EXTRAIT
*-*-*

10 ans ont passé. Bon sang, on se croit immortel, mais des séries de 10 ans, il n'est reste pas des masses. Seulement, isolé dans ma campagne japonaise, je ne les vois pas passer. Si ce n'est pour la technologie, j'aurais coupé tous les ponts avec la France. Mais la technologie je n'y ai pas échappé. En 94 j'étais le premier (et le seul avant un bout de temps) à avoir une connexion internet privée dans ma chambre à la Résidence universitaire. Elle tournait à 9600 bauds, mais ça suffisait pour réaliser qu'on était rentrés dans un autre monde. Sauf que bien sûr, à l'époque, personne n'avait d'adresse mail et donc j'étais limité dans mes correspondances à une demi-douzaine de personnes avec qui je n'avais finalement pas grand-chose à échanger puisqu'ils travaillaient pour l'essentiel à Jussieu et que je les voyais presque tous les jours.


Hier j'ai revu "The Perks of Being a Wall Flower" qui résume assez bien mes années lycée, sans l'essentiel du pathos sexuel (même si j'en ai eu une dose) et avec en plus le fantasme de l'Amérique représenté par l'étudiante de Boston qui était venue au lycée avec l'échange. Et ce matin, alors que tout le monde était allé faire des courses, je suis resté au lit pour boucler Ring, de Frédéric Roux pour conclure mon cycle de lecture de fin d'année qui avait commencé avec un Badiou (Le réveil de l'histoire). Trois uppercuts qui m'ont assommé chacun à leur manière, et qui m'ont réveillé aussi.


L'année commence, les enfants n'arrêtent pas de grandir, et je me demandais donc ce que tu devenais.

*-*-*

CONSIGNE 1
D'après l'extrait, quel livre de Badiou a ouvert le cycle de lecture de fin d'année ?
CONSIGNE 2
Recopiez l'extrait depuis « Hier j'ai revu » jusqu'à « que tu devenais. ».
Le matériel présenté ensuite n'est pas nécessaire pour ce travail.

DONNÉES PRÉSENTÉES

*-*-*

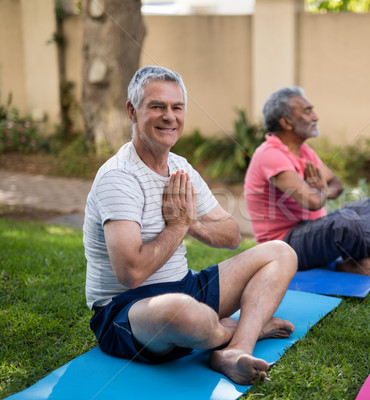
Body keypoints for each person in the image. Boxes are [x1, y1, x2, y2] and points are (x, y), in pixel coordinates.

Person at [83, 65, 297, 385]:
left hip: (186, 285)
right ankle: (246, 326)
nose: (169, 116)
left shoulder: (179, 167)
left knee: (281, 252)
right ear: (132, 111)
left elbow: (231, 235)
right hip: (127, 309)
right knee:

*-*-*

RÉPONSE 1
Le réveil de l'histoire.

RÉPONSE 2
Hier j'ai revu "The Perks of Being a Wall Flower" qui résume assez bien mes années lycée, sans l'essentiel du pathos sexuel (même si j'en ai eu une dose) et avec en plus le fantasme de l'Amérique représenté par l'étudiante de Boston qui était venue au lycée avec l'échange. Et ce matin, alors que tout le monde était allé faire des courses, je suis resté au lit pour boucler Ring, de Frédéric Roux pour conclure mon cycle de lecture de fin d'année qui avait commencé avec un Badiou (Le réveil de l'histoire). Trois uppercuts qui m'ont assommé chacun à leur manière, et qui m'ont réveillé aussi.


L'année commence, les enfants n'arrêtent pas de grandir, et je me demandais donc ce que tu devenais.